» Problem
Although the records contain pictures, only their text should be repeated, exactly as it stands.

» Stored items
%%

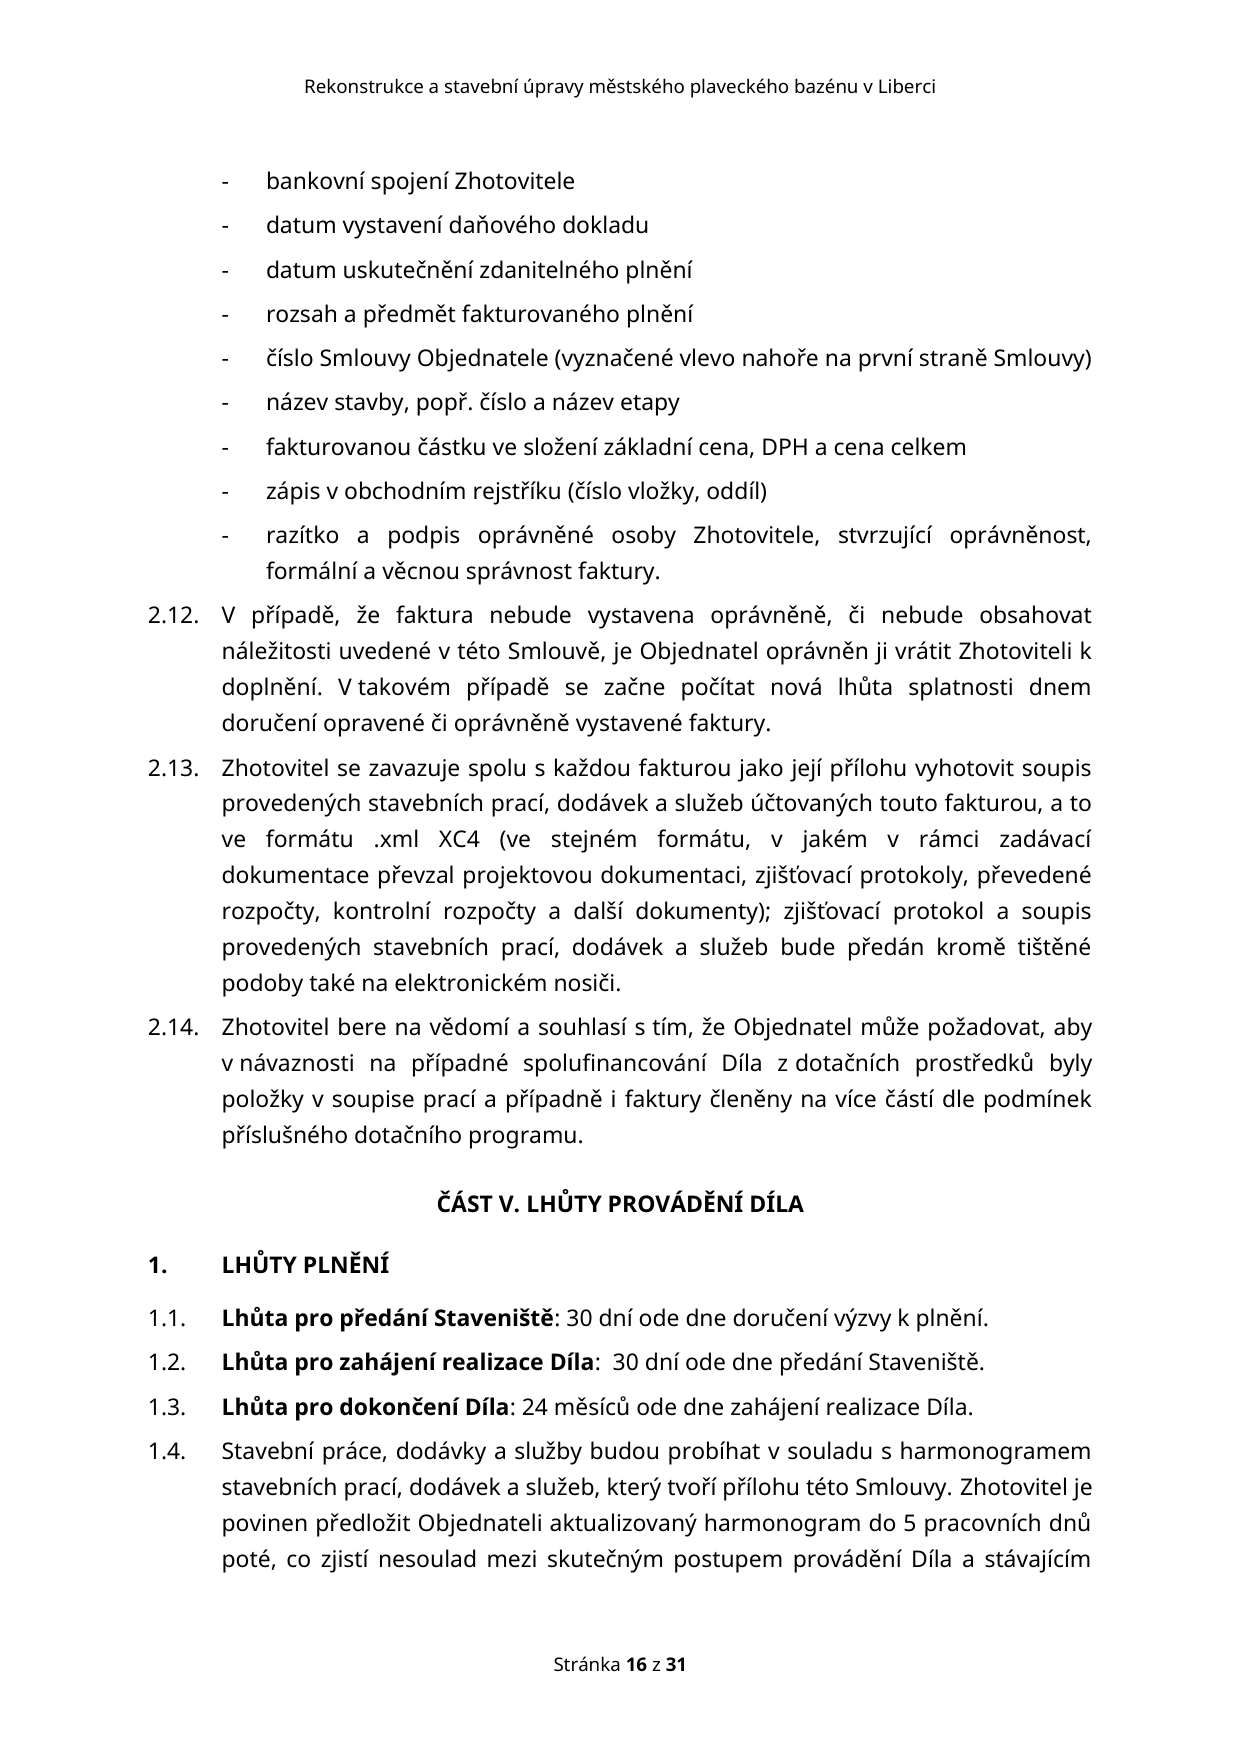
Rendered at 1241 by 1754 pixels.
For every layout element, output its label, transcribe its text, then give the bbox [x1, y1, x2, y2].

list - zápis v obchodním rejstříku (číslo vložky, oddíl) [221, 475, 1093, 506]
list - bankovní spojení Zhotovitele [221, 165, 1093, 196]
list - název stavby, popř. číslo a název etapy [221, 386, 1093, 418]
list - fakturovanou částku ve složení základní cena, DPH a cena celkem [221, 431, 1093, 462]
list - rozsah a předmět fakturovaného plnění [221, 298, 1093, 329]
subtitle Lhůty provádění Díla [148, 1188, 1093, 1220]
list - číslo Smlouvy Objednatele (vyznačené vlevo nahoře na první straně Smlouvy) [221, 342, 1093, 373]
list Lhůta pro zahájení realizace Díla: 30 dní ode dne předání Staveniště. [148, 1346, 1093, 1377]
list - razítko a podpis oprávněné osoby Zhotovitele, stvrzující oprávněnost, formální a věcnou správnost faktury. [221, 519, 1093, 586]
subtitle Lhůty plnění [148, 1249, 1093, 1281]
list - datum uskutečnění zdanitelného plnění [221, 253, 1093, 285]
list Zhotovitel se zavazuje spolu s každou fakturou jako její přílohu vyhotovit soupis provedených stavebních prací, dodávek a služeb účtovaných touto fakturou, a to ve formátu .xml XC4 (ve stejném formátu, v jakém v rámci zadávací dokumentace převzal projektovou dokumentaci, zjišťovací protokoly, převedené rozpočty, kontrolní rozpočty a další dokumenty); zjišťovací protokol a soupis provedených stavebních prací, dodávek a služeb bude předán kromě tištěné podoby také na elektronickém nosiči. [148, 751, 1093, 998]
list Lhůta pro dokončení Díla: 24 měsíců ode dne zahájení realizace Díla. [148, 1391, 1093, 1422]
list V případě, že faktura nebude vystavena oprávněně, či nebude obsahovat náležitosti uvedené v této Smlouvě, je Objednatel oprávněn ji vrátit Zhotoviteli k doplnění. V takovém případě se začne počítat nová lhůta splatnosti dnem doručení opravené či oprávněně vystavené faktury. [148, 599, 1093, 738]
list Lhůta pro předání Staveniště: 30 dní ode dne doručení výzvy k plnění. [148, 1302, 1093, 1333]
list - datum vystavení daňového dokladu [221, 209, 1093, 241]
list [148, 1435, 1093, 1574]
list Zhotovitel bere na vědomí a souhlasí s tím, že Objednatel může požadovat, aby v návaznosti na případné spolufinancování Díla z dotačních prostředků byly položky v soupise prací a případně i faktury členěny na více částí dle podmínek příslušného dotačního programu. [148, 1011, 1093, 1150]
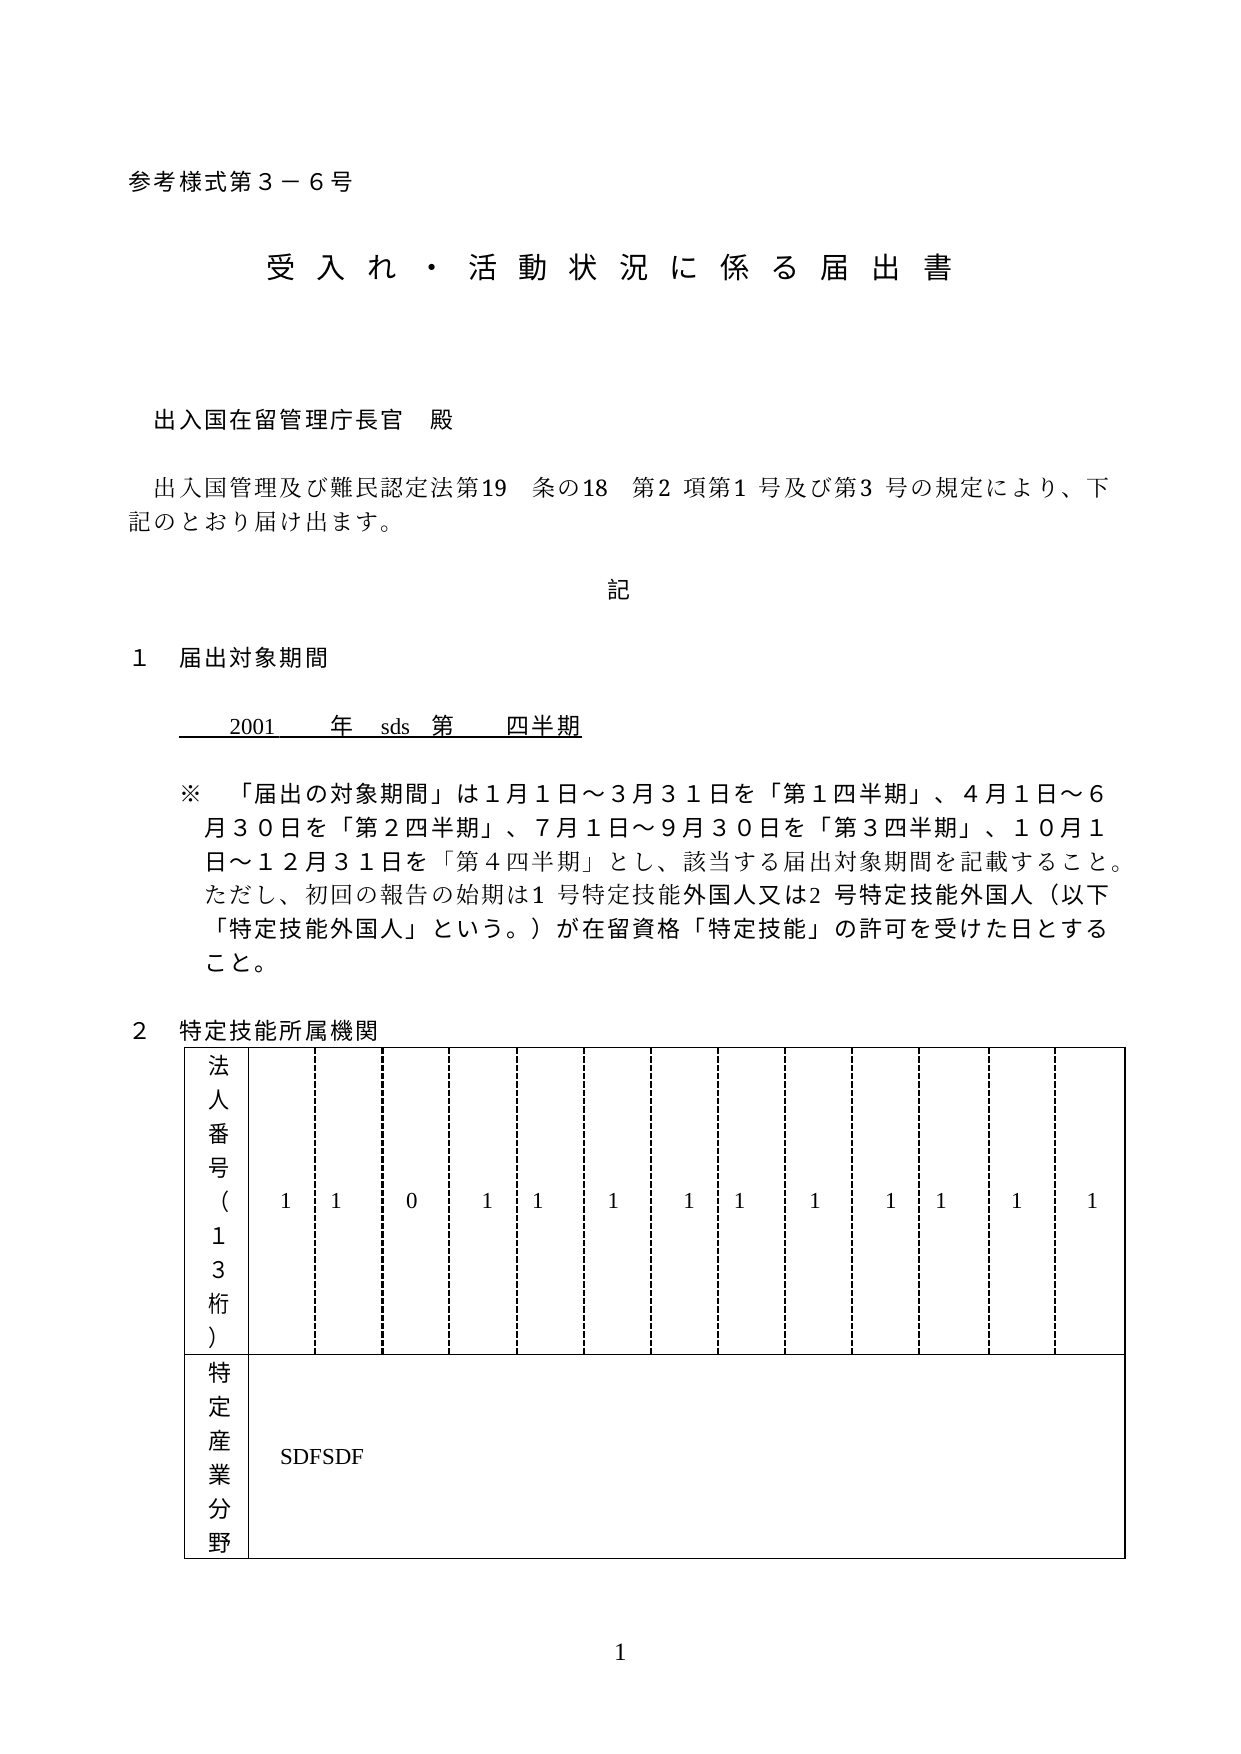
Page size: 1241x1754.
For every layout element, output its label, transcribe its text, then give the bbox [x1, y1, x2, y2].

%%

» Finished exercise
Rendered at 1241 by 1754 pixels.
For every layout element, output its label, transcribe its text, then give the bbox [x1, y1, x2, y2].

list - zápis v obchodním rejstříku (číslo vložky, oddíl) [221, 475, 1093, 506]
list - bankovní spojení Zhotovitele [221, 165, 1093, 196]
list - název stavby, popř. číslo a název etapy [221, 386, 1093, 418]
list - fakturovanou částku ve složení základní cena, DPH a cena celkem [221, 431, 1093, 462]
list - rozsah a předmět fakturovaného plnění [221, 298, 1093, 329]
subtitle Lhůty provádění Díla [148, 1188, 1093, 1220]
list - číslo Smlouvy Objednatele (vyznačené vlevo nahoře na první straně Smlouvy) [221, 342, 1093, 373]
list Lhůta pro zahájení realizace Díla: 30 dní ode dne předání Staveniště. [148, 1346, 1093, 1377]
list - razítko a podpis oprávněné osoby Zhotovitele, stvrzující oprávněnost, formální a věcnou správnost faktury. [221, 519, 1093, 586]
subtitle Lhůty plnění [148, 1249, 1093, 1281]
list - datum uskutečnění zdanitelného plnění [221, 253, 1093, 285]
list Zhotovitel se zavazuje spolu s každou fakturou jako její přílohu vyhotovit soupis provedených stavebních prací, dodávek a služeb účtovaných touto fakturou, a to ve formátu .xml XC4 (ve stejném formátu, v jakém v rámci zadávací dokumentace převzal projektovou dokumentaci, zjišťovací protokoly, převedené rozpočty, kontrolní rozpočty a další dokumenty); zjišťovací protokol a soupis provedených stavebních prací, dodávek a služeb bude předán kromě tištěné podoby také na elektronickém nosiči. [148, 751, 1093, 998]
list Lhůta pro dokončení Díla: 24 měsíců ode dne zahájení realizace Díla. [148, 1391, 1093, 1422]
list V případě, že faktura nebude vystavena oprávněně, či nebude obsahovat náležitosti uvedené v této Smlouvě, je Objednatel oprávněn ji vrátit Zhotoviteli k doplnění. V takovém případě se začne počítat nová lhůta splatnosti dnem doručení opravené či oprávněně vystavené faktury. [148, 599, 1093, 738]
list Lhůta pro předání Staveniště: 30 dní ode dne doručení výzvy k plnění. [148, 1302, 1093, 1333]
list - datum vystavení daňového dokladu [221, 209, 1093, 241]
list [148, 1435, 1093, 1574]
list Zhotovitel bere na vědomí a souhlasí s tím, že Objednatel může požadovat, aby v návaznosti na případné spolufinancování Díla z dotačních prostředků byly položky v soupise prací a případně i faktury členěny na více částí dle podmínek příslušného dotačního programu. [148, 1011, 1093, 1150]
Page size: 1241x1754.
For every layout element, output its label, transcribe its text, then give the bbox [x1, y1, x2, y2].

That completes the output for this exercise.